愛の墓場と呼ばれた場所で
眼が覚めるとは不思議な感覚だ。少し前までは眠るという行為に意味があり人には必要不可欠な要素という事すら知らなかったというのに。夢を見たような、そんな気さえするがもう頭の片隅にも残っていなかった。あたたかい、しあわせな夢だった。ゆっくりと身体を起こすと長い髪が何も身につけていない肌を隠すように流れ落ちる。

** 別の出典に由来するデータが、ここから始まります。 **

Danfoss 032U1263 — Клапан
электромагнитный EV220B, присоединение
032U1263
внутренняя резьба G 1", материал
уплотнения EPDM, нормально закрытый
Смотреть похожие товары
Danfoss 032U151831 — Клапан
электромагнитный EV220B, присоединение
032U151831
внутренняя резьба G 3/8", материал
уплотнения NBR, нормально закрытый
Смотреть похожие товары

ゆっくりと両手を握る、掌にじんわりと沁み渡るような温もり。誰かと触れ合っていた夢だったのだろうか。ぎぃ、と軋む音の先を見ると頸に流れる濃紺色の髪。身に纏うシーツは半分程はだけ、所々に赤い傷痕を残す肌が覗いていた。
「安吾?」
静かに煙草をふかしていた安吾が振り返る。その表情はいつもような笑顔はない、遠くを見つめる瞳は何を思っているのか、どこか憂いを帯びていた。濃紺と反する肌には紅い華が咲いている。
「よぉ、おはよう。よく眠れたか?」
「うん。あたたかい夢を見た気がする」
「そうか、それはよかったな」
大きな手が覆うように髪に触れる。ぐしゃぐしゃと音が鳴りそうな乱暴な手付きももう慣れた。ぐらぐらと揺れる思考の中、夢の中のあたたかさと似たものを感じたようなそんな気がした。